In instances in which the best sales professional becomes the new sales leader, the organization has effectively taken out its best sales producer and put him or her in a sales leader seat that does not fit. As a result, it has potentially ruined two positions in the organization.
Likewise, the best technical accountant is oftentimes given the promotion to controller or chief accounting officer, but within a year’s time, the department is experiencing low morale and high turnover. The company did not qualify the internal candidate on leadership capabilities; it instead qualified the employee on his or her technical achievements or merits.
While this perspective goes hand in hand with the principle of “right people, right seats,” it is more specific to your mindset and approach to leadership versus performance and how you strategically think and act when rewarding your employees.
Continued Investment in Training and Development
While utilizing employee recognition costs you virtually nothing, training and development certainly are not free and could be quite expensive. But, you ask, “What if I provide training and development opportunities, and the employee still leaves?” You should also ask yourself what it would cost if you lost a valued employee because you did not invest in training and development.
Studies show that in most instances, it’s cheaper to retain an employee than it is to replace him or her, with replacement costs often estimated at 25% of the employee’s annual salary. In addition, this 25% does not account for the indirect opportunity costs of lost productivity (from searching for a replacement to the time it takes that replacement to ramp up), the potential loss of revenue and the potential deterioration of general employee morale because the turnover is forcing every team member to work longer hours to fill in the gaps.
So, while continued training and development will cost you money, it is important to view it as an investment in both your employees and your business. Furthermore, it is absolutely key that you be strategic and thoughtful about what you offer as training and development opportunities within your business. The changes to consumers’ lives and how they experience new things as the result of the pandemic has opened up doors for training and development that would benefit you and the entire team.
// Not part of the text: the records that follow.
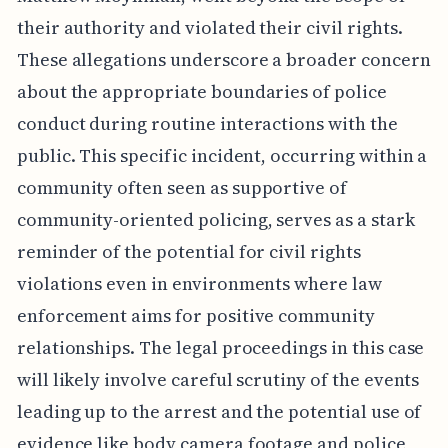
their authority and violated their civil rights.
These allegations underscore a broader concern
about the appropriate boundaries of police
conduct during routine interactions with the
public. This specific incident, occurring within a
community often seen as supportive of
community-oriented policing, serves as a stark
reminder of the potential for civil rights
violations even in environments where law
enforcement aims for positive community
relationships. The legal proceedings in this case
will likely involve careful scrutiny of the events
leading up to the arrest and the potential use of
evidence like body camera footage and police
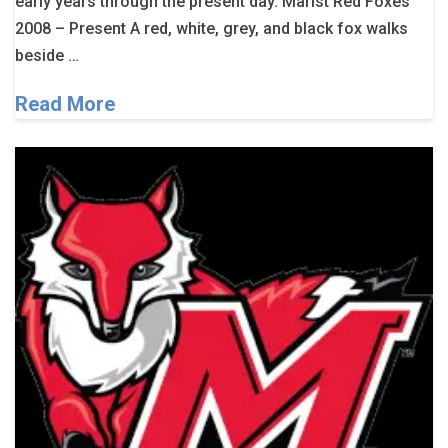
early years through the present day. Marist Red Foxes
2008 – Present A red, white, grey, and black fox walks
beside …
Read More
Families have been demanding that funeral service professionals utilize more technology to make things convenient (and they’re willing to pay extra for it) and provide transparency with online pricing. Training and development that improve staff competency and expertise in using technology tools for conducting virtual meetings, arrangement conferences and funeral services can be a great benefit to your business – and developmentally enriching for your employees. Moreover, training and development that immerses staff in commitment to customer service and consumer experience not only benefits your staff but your business as well. Training and development help to greatly reduce employee turnover. And what’s the benefit of building a great team if you can’t keep the group together?
There are no hard-and-fast secrets to successfully building a winning team. Certainly, having an open culture of communication and engagement among all employees is crucial. The five strategic principles we’ve discussed here also play key roles in how you maintain the culture and identity of your business. When you make the commitment to your team as their leader by predominantly thinking about and continually working to make the team better, that’s when you know you’ve reached that level of working on your business instead of just working in it.